■ What to do
Search the entries below for "primitives", and copy each line where it appears.

[Electronics source listings]
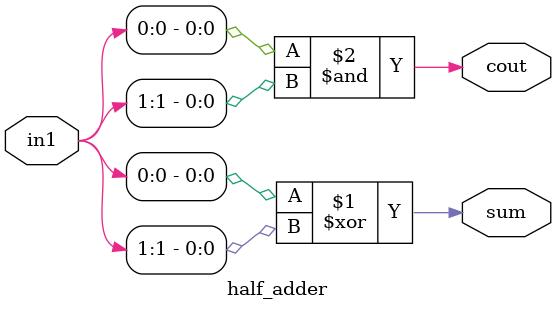
<source format=v>
`timescale 1ns / 1ps
module half_adder(in1, sum, cout);

input [1:0] in1 ;
output sum ;
output cout ;


assign sum = (in1[0] ^in1[1]);
assign cout = (in1[0] &in1[1]) ;

endmodule

</source>
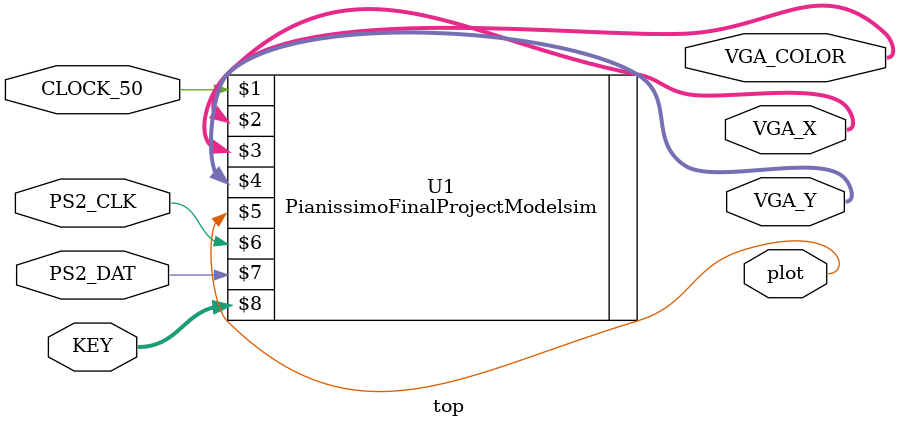
<source format=v>
module top (CLOCK_50, VGA_COLOR, VGA_X, VGA_Y, plot, PS2_CLK, PS2_DAT, KEY);

    input CLOCK_50;             // DE-series 50 MHz clock signal
    input wire PS2_CLK, PS2_DAT;
    input wire [3:0] KEY;       // DE-series pushbuttons

    output wire [23:0] VGA_COLOR;
    output wire [7:0] VGA_X;
    output wire [6:0] VGA_Y;
    output wire plot;

    PianissimoFinalProjectModelsim U1 (CLOCK_50, VGA_COLOR, VGA_X, VGA_Y, plot, PS2_CLK, PS2_DAT, KEY);

endmodule


</source>
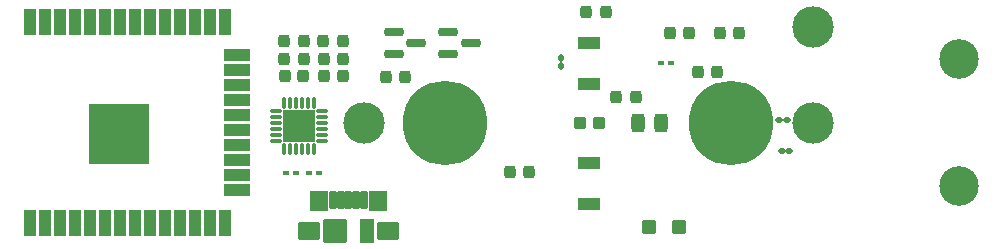
<source format=gts>
%TF.GenerationSoftware,KiCad,Pcbnew,(6.0.4)*%
%TF.CreationDate,2022-06-07T20:54:31+01:00*%
%TF.ProjectId,soil-moisture-sensor,736f696c-2d6d-46f6-9973-747572652d73,%%version%%*%
%TF.SameCoordinates,Original*%
%TF.FileFunction,Soldermask,Top*%
%TF.FilePolarity,Negative*%
%FSLAX46Y46*%
G04 Gerber Fmt 4.6, Leading zero omitted, Abs format (unit mm)*
G04 Created by KiCad (PCBNEW (6.0.4)) date 2022-06-07 20:54:31*
%MOMM*%
%LPD*%
G01*
G04 APERTURE LIST*
G04 Aperture macros list*
%AMRoundRect*
0 Rectangle with rounded corners*
0 $1 Rounding radius*
0 $2 $3 $4 $5 $6 $7 $8 $9 X,Y pos of 4 corners*
0 Add a 4 corners polygon primitive as box body*
4,1,4,$2,$3,$4,$5,$6,$7,$8,$9,$2,$3,0*
0 Add four circle primitives for the rounded corners*
1,1,$1+$1,$2,$3*
1,1,$1+$1,$4,$5*
1,1,$1+$1,$6,$7*
1,1,$1+$1,$8,$9*
0 Add four rect primitives between the rounded corners*
20,1,$1+$1,$2,$3,$4,$5,0*
20,1,$1+$1,$4,$5,$6,$7,0*
20,1,$1+$1,$6,$7,$8,$9,0*
20,1,$1+$1,$8,$9,$2,$3,0*%
G04 Aperture macros list end*
%ADD10C,3.500000*%
%ADD11C,7.150000*%
%ADD12RoundRect,0.275000X-0.200000X-0.275000X0.200000X-0.275000X0.200000X0.275000X-0.200000X0.275000X0*%
%ADD13RoundRect,0.225000X-0.587500X-0.150000X0.587500X-0.150000X0.587500X0.150000X-0.587500X0.150000X0*%
%ADD14RoundRect,0.175000X-0.130000X-0.100000X0.130000X-0.100000X0.130000X0.100000X-0.130000X0.100000X0*%
%ADD15RoundRect,0.293750X-0.218750X-0.256250X0.218750X-0.256250X0.218750X0.256250X-0.218750X0.256250X0*%
%ADD16RoundRect,0.075000X0.850000X-0.450000X0.850000X0.450000X-0.850000X0.450000X-0.850000X-0.450000X0*%
%ADD17RoundRect,0.075000X0.180000X0.125000X-0.180000X0.125000X-0.180000X-0.125000X0.180000X-0.125000X0*%
%ADD18RoundRect,0.075000X-0.712500X-0.775000X0.712500X-0.775000X0.712500X0.775000X-0.712500X0.775000X0*%
%ADD19RoundRect,0.075000X-0.900000X-0.950000X0.900000X-0.950000X0.900000X0.950000X-0.900000X0.950000X0*%
%ADD20RoundRect,0.075000X-0.825000X-0.650000X0.825000X-0.650000X0.825000X0.650000X-0.825000X0.650000X0*%
%ADD21RoundRect,0.075000X-0.500000X-0.950000X0.500000X-0.950000X0.500000X0.950000X-0.500000X0.950000X0*%
%ADD22RoundRect,0.075000X-0.225000X-0.690000X0.225000X-0.690000X0.225000X0.690000X-0.225000X0.690000X0*%
%ADD23RoundRect,0.075000X-0.500000X-0.500000X0.500000X-0.500000X0.500000X0.500000X-0.500000X0.500000X0*%
%ADD24RoundRect,0.075000X1.300000X-1.300000X1.300000X1.300000X-1.300000X1.300000X-1.300000X-1.300000X0*%
%ADD25RoundRect,0.137500X0.350000X-0.062500X0.350000X0.062500X-0.350000X0.062500X-0.350000X-0.062500X0*%
%ADD26RoundRect,0.137500X0.062500X-0.350000X0.062500X0.350000X-0.062500X0.350000X-0.062500X-0.350000X0*%
%ADD27RoundRect,0.275000X0.200000X0.275000X-0.200000X0.275000X-0.200000X-0.275000X0.200000X-0.275000X0*%
%ADD28RoundRect,0.075000X-0.180000X-0.125000X0.180000X-0.125000X0.180000X0.125000X-0.180000X0.125000X0*%
%ADD29C,3.350000*%
%ADD30RoundRect,0.300000X-0.225000X-0.250000X0.225000X-0.250000X0.225000X0.250000X-0.225000X0.250000X0*%
%ADD31RoundRect,0.075000X2.500000X-2.500000X2.500000X2.500000X-2.500000X2.500000X-2.500000X-2.500000X0*%
%ADD32RoundRect,0.075000X0.450000X-1.000000X0.450000X1.000000X-0.450000X1.000000X-0.450000X-1.000000X0*%
%ADD33RoundRect,0.075000X1.000000X0.450000X-1.000000X0.450000X-1.000000X-0.450000X1.000000X-0.450000X0*%
%ADD34RoundRect,0.325000X-0.250000X-0.475000X0.250000X-0.475000X0.250000X0.475000X-0.250000X0.475000X0*%
%ADD35RoundRect,0.175000X0.100000X-0.130000X0.100000X0.130000X-0.100000X0.130000X-0.100000X-0.130000X0*%
G04 APERTURE END LIST*
D10*
X95200000Y-114300000D03*
X133200000Y-114300000D03*
X133200000Y-106100000D03*
D11*
X102100000Y-114300000D03*
X126300000Y-114300000D03*
D12*
X118220000Y-112070000D03*
X116570000Y-112070000D03*
D13*
X99637500Y-107500000D03*
X97762500Y-108450000D03*
X97762500Y-106550000D03*
D12*
X107575000Y-118400000D03*
X109225000Y-118400000D03*
D14*
X131020000Y-114000000D03*
X130380000Y-114000000D03*
D15*
X122707500Y-106680000D03*
X121132500Y-106680000D03*
D12*
X90125000Y-107300000D03*
X88475000Y-107300000D03*
D16*
X114300000Y-107520000D03*
X114300000Y-110920000D03*
D17*
X89420000Y-118500000D03*
X88580000Y-118500000D03*
X121220000Y-109200000D03*
X120380000Y-109200000D03*
D14*
X131220000Y-116600000D03*
X130580000Y-116600000D03*
D12*
X93425000Y-107300000D03*
X91775000Y-107300000D03*
D13*
X104237500Y-107500000D03*
X102362500Y-108450000D03*
X102362500Y-106550000D03*
D12*
X125125000Y-109900000D03*
X123475000Y-109900000D03*
D18*
X91412500Y-120825000D03*
D19*
X92750000Y-123400000D03*
D18*
X96387500Y-120825000D03*
D20*
X90525000Y-123400000D03*
D21*
X95450000Y-123400000D03*
D20*
X97275000Y-123400000D03*
D22*
X95200000Y-120740000D03*
X94550000Y-120740000D03*
X93900000Y-120740000D03*
X93250000Y-120740000D03*
X92600000Y-120740000D03*
D23*
X121850000Y-123100000D03*
X119350000Y-123100000D03*
D24*
X89700000Y-114500000D03*
D25*
X87762500Y-115750000D03*
X87762500Y-115250000D03*
X87762500Y-114750000D03*
X87762500Y-114250000D03*
X87762500Y-113750000D03*
X87762500Y-113250000D03*
D26*
X88450000Y-112562500D03*
X88950000Y-112562500D03*
X89450000Y-112562500D03*
X89950000Y-112562500D03*
X90450000Y-112562500D03*
X90950000Y-112562500D03*
D25*
X91637500Y-113250000D03*
X91637500Y-113750000D03*
X91637500Y-114250000D03*
X91637500Y-114750000D03*
X91637500Y-115250000D03*
X91637500Y-115750000D03*
D26*
X90950000Y-116437500D03*
X90450000Y-116437500D03*
X89950000Y-116437500D03*
X89450000Y-116437500D03*
X88950000Y-116437500D03*
X88450000Y-116437500D03*
D27*
X91800000Y-108800000D03*
X93450000Y-108800000D03*
D12*
X98725000Y-110400000D03*
X97075000Y-110400000D03*
D28*
X91420000Y-118500000D03*
X90580000Y-118500000D03*
D29*
X145600000Y-119600000D03*
D12*
X88475000Y-108800000D03*
X90125000Y-108800000D03*
X115700000Y-104900000D03*
X114050000Y-104900000D03*
D30*
X115075000Y-114300000D03*
X113525000Y-114300000D03*
D29*
X145600000Y-108800000D03*
D16*
X114300000Y-117680000D03*
X114300000Y-121080000D03*
D15*
X90087500Y-110300000D03*
X88512500Y-110300000D03*
D12*
X127000000Y-106680000D03*
X125350000Y-106680000D03*
D31*
X74445000Y-115200000D03*
D32*
X66945000Y-105700000D03*
X68215000Y-105700000D03*
X69485000Y-105700000D03*
X70755000Y-105700000D03*
X72025000Y-105700000D03*
X73295000Y-105700000D03*
X74565000Y-105700000D03*
X75835000Y-105700000D03*
X77105000Y-105700000D03*
X78375000Y-105700000D03*
X79645000Y-105700000D03*
X80915000Y-105700000D03*
X82185000Y-105700000D03*
X83455000Y-105700000D03*
D33*
X84455000Y-108485000D03*
X84455000Y-109755000D03*
X84455000Y-111025000D03*
X84455000Y-112295000D03*
X84455000Y-113565000D03*
X84455000Y-114835000D03*
X84455000Y-116105000D03*
X84455000Y-117375000D03*
X84455000Y-118645000D03*
X84455000Y-119915000D03*
D32*
X83455000Y-122700000D03*
X82185000Y-122700000D03*
X80915000Y-122700000D03*
X79645000Y-122700000D03*
X78375000Y-122700000D03*
X77105000Y-122700000D03*
X75835000Y-122700000D03*
X74565000Y-122700000D03*
X73295000Y-122700000D03*
X72025000Y-122700000D03*
X70755000Y-122700000D03*
X69485000Y-122700000D03*
X68215000Y-122700000D03*
X66945000Y-122700000D03*
D34*
X120330000Y-114300000D03*
X118430000Y-114300000D03*
D15*
X93400000Y-110300000D03*
X91825000Y-110300000D03*
D35*
X111900000Y-108780000D03*
X111900000Y-109420000D03*
M02*

</source>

■ Solution to the exercise
0 Add four circle primitives for the rounded corners*
0 Add four rect primitives between the rounded corners*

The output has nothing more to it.